Rather than answer, I asked to borrow his calculator. He slid it across the table and I plugged in the $1,500 in profits he had just told me a store makes in a month. I multiplied that by 12 months. His average store generated $18,000 a year -- after paying salaries and factoring in bad loans and even incidentals like his payments to himself for the business' use, such as his private jets. I multiplied that $18,000 total by his 1,300 stores and held up the number for Jones to see: $23.4 million. He had given away a 2.5 percent ownership stake so I subtracted that amount. That left him with $22.8 million in after-tax profits.

I tried to engage Jones in a discussion of how much might be enough. Jones responded that he had the opposite worry -- his empire was shrinking. He had already shut down 40 of his 94 stores in Ohio -- using his numbers, that represented roughly $720,000 in lost profits. And then there were the stores he had recently closed in Oregon and New Hampshire. When I mentioned that hard economic times would drive up demand at the stores that were still open, he frowned. "A recession would probably mean a spike in defaults," he said sourly. 

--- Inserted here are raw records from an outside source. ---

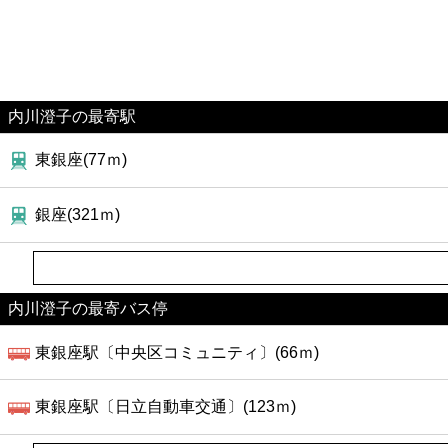
内川澄子の最寄駅
東銀座(77ｍ)
銀座(321ｍ)
内川澄子の最寄バス停
東銀座駅〔中央区コミュニティ〕(66ｍ)
東銀座駅〔日立自動車交通〕(123ｍ)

I kept fiddling with his calculator to figure out his earnings if he punched the clock like so many of his customers. Based on a 44-hour week, Allan Jones made just a shade under $10,000 an hour in 2008. 

Around the country, headlines blared the news of rising unemployment rates and every day the papers were bringing more news of people losing homes through foreclosures. He had just had a strong January, Jones acknowledged, but even if things slowed down considerably over the rest of 2009, he seemed to be at least one American who should be able to survive a pay cut.